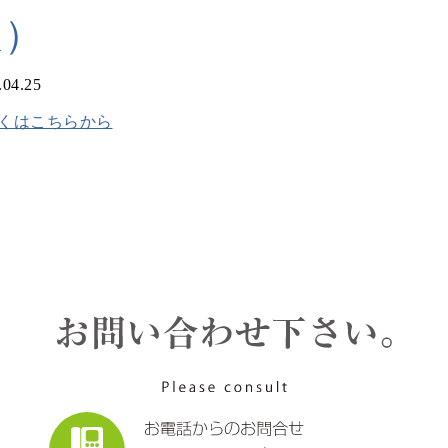
報）
.04.25
くはこちらから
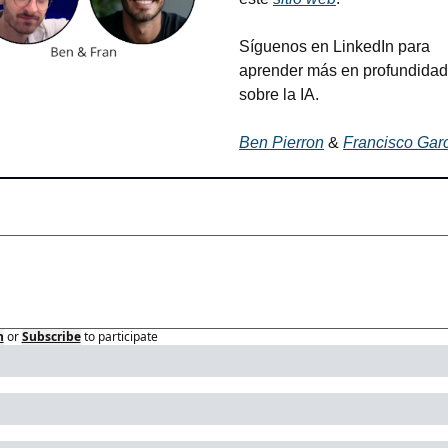
Síguenos en LinkedIn para 
aprender más en profundidad 
sobre la IA.
Ben Pierron
 & 
Francisco Gar
n
or
Subscribe
to participate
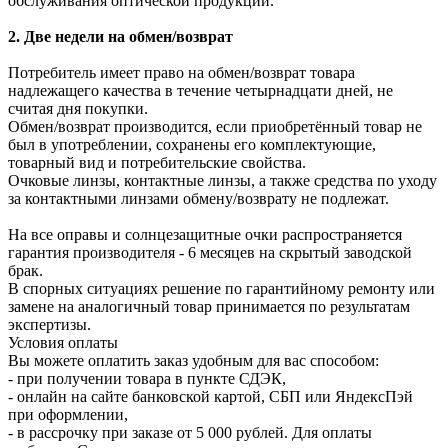
обслуживания оптической продукции.
2. Две недели на обмен/возврат
Потребитель имеет право на обмен/возврат товара
надлежащего качества в течение четырнадцати дней, не
считая дня покупки.
Обмен/возврат производится, если приобретённый товар не
был в употреблении, сохранены его комплектующие,
товарный вид и потребительские свойства.
Очковые линзы, контактные линзы, а также средства по уходу
за контактными линзами обмену/возврату не подлежат.
На все оправы и солнцезащитные очки распространяется
гарантия производителя - 6 месяцев на скрытый заводской
брак.
В спорных ситуациях решение по гарантийному ремонту или
замене на аналогичный товар принимается по результатам
экспертизы.
Условия оплаты
Вы можете оплатить заказ удобным для вас способом:
- при получении товара в пункте СДЭК,
- онлайн на сайте банковской картой, СБП или ЯндексПэй
при оформлении,
- в рассрочку при заказе от 5 000 рублей. Для оплаты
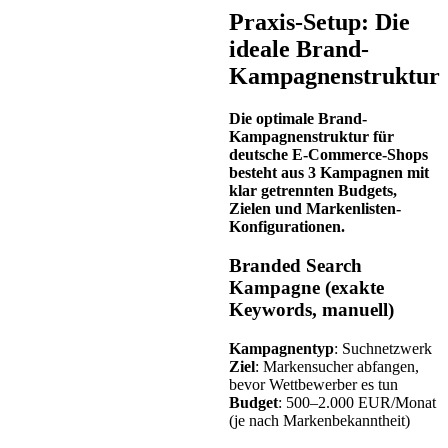
Praxis-Setup: Die
ideale Brand-
Kampagnenstruktur
Die optimale Brand-
Kampagnenstruktur für
deutsche E-Commerce-Shops
besteht aus 3 Kampagnen mit
klar getrennten Budgets,
Zielen und Markenlisten-
Konfigurationen.
Branded Search
Kampagne (exakte
Keywords, manuell)
Kampagnentyp
: Suchnetzwerk
Ziel
: Markensucher abfangen,
bevor Wettbewerber es tun
Budget
: 500–2.000 EUR/Monat
(je nach Markenbekanntheit)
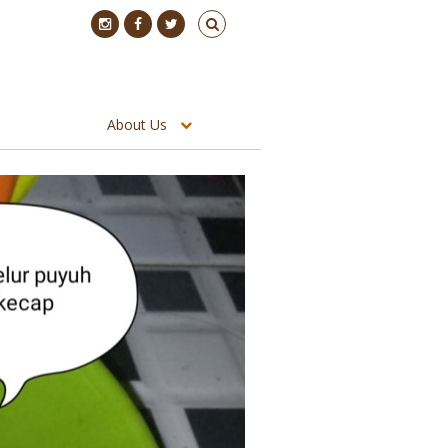
About Us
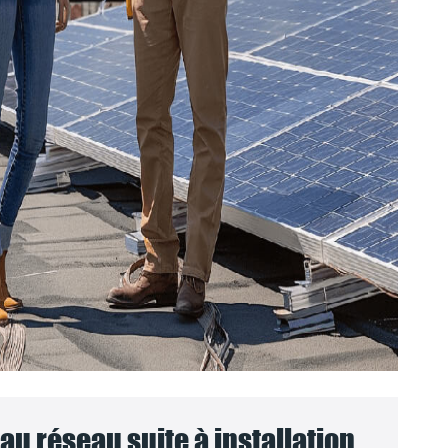
u réseau suite à installation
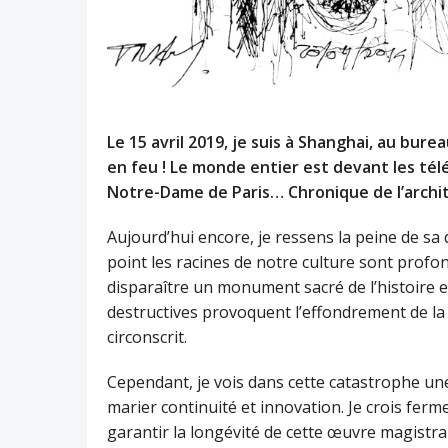
Le 15 avril 2019, je suis à Shanghai, au bur
en feu ! Le monde entier est devant les tél
Notre-Dame de Paris… Chronique de l’archit
Aujourd’hui encore, je ressens la peine de sa
point les racines de notre culture sont profon
disparaître un monument sacré de l’histoire e
destructives provoquent l’effondrement de la
circonscrit.
Cependant, je vois dans cette catastrophe u
marier continuité et innovation. Je crois fe
garantir la longévité de cette œuvre magistra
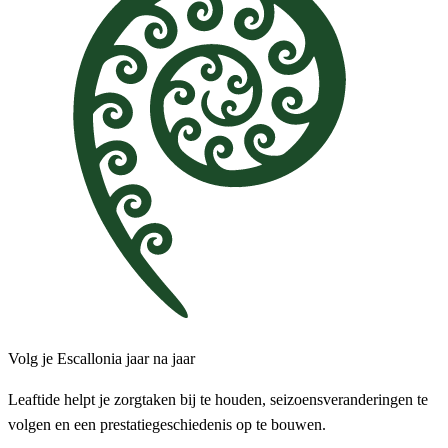
Volg je Escallonia jaar na jaar
Leaftide helpt je zorgtaken bij te houden, seizoensveranderingen te
volgen en een prestatiegeschiedenis op te bouwen.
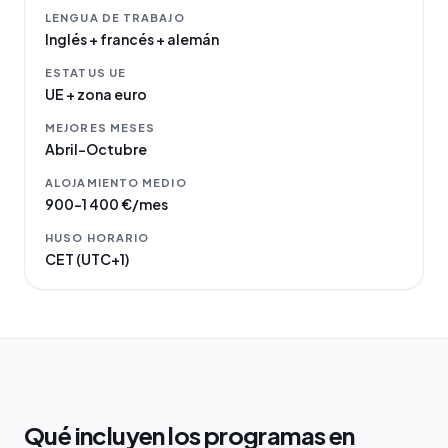
LENGUA DE TRABAJO
Inglés + francés + alemán
ESTATUS UE
UE + zona euro
MEJORES MESES
Abril–Octubre
ALOJAMIENTO MEDIO
900–1 400 €/mes
HUSO HORARIO
CET (UTC+1)
Qué incluyen los programas en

_ _ _ _ _ _ _

Exercise directions: Transcribe the listing from its first line through the line containing "volgen en een", both included, and leave the pictures out of your answer.

Output for this exercise:
報）
.04.25
くはこちらから
Síguenos en LinkedIn para 
aprender más en profundidad 
sobre la IA.
Ben Pierron
 & 
Francisco Gar
n
or
Subscribe
to participate
обслуживания оптической продукции.
2. Две недели на обмен/возврат
Потребитель имеет право на обмен/возврат товара
надлежащего качества в течение четырнадцати дней, не
считая дня покупки.
Обмен/возврат производится, если приобретённый товар не
был в употреблении, сохранены его комплектующие,
товарный вид и потребительские свойства.
Очковые линзы, контактные линзы, а также средства по уходу
за контактными линзами обмену/возврату не подлежат.
На все оправы и солнцезащитные очки распространяется
гарантия производителя - 6 месяцев на скрытый заводской
брак.
В спорных ситуациях решение по гарантийному ремонту или
замене на аналогичный товар принимается по результатам
экспертизы.
Условия оплаты
Вы можете оплатить заказ удобным для вас способом:
- при получении товара в пункте СДЭК,
- онлайн на сайте банковской картой, СБП или ЯндексПэй
при оформлении,
- в рассрочку при заказе от 5 000 рублей. Для оплаты
Praxis-Setup: Die
ideale Brand-
Kampagnenstruktur
Die optimale Brand-
Kampagnenstruktur für
deutsche E-Commerce-Shops
besteht aus 3 Kampagnen mit
klar getrennten Budgets,
Zielen und Markenlisten-
Konfigurationen.
Branded Search
Kampagne (exakte
Keywords, manuell)
Kampagnentyp
: Suchnetzwerk
Ziel
: Markensucher abfangen,
bevor Wettbewerber es tun
Budget
: 500–2.000 EUR/Monat
(je nach Markenbekanntheit)
About Us
u réseau suite à installation
Le 15 avril 2019, je suis à Shanghai, au bur
en feu ! Le monde entier est devant les tél
Notre-Dame de Paris… Chronique de l’archit
Aujourd’hui encore, je ressens la peine de sa
point les racines de notre culture sont profon
disparaître un monument sacré de l’histoire e
destructives provoquent l’effondrement de la
circonscrit.
Cependant, je vois dans cette catastrophe u
marier continuité et innovation. Je crois fe
garantir la longévité de cette œuvre magistra
Volg je Escallonia jaar na jaar
Leaftide helpt je zorgtaken bij te houden, seizoensveranderingen te
volgen en een prestatiegeschiedenis op te bouwen.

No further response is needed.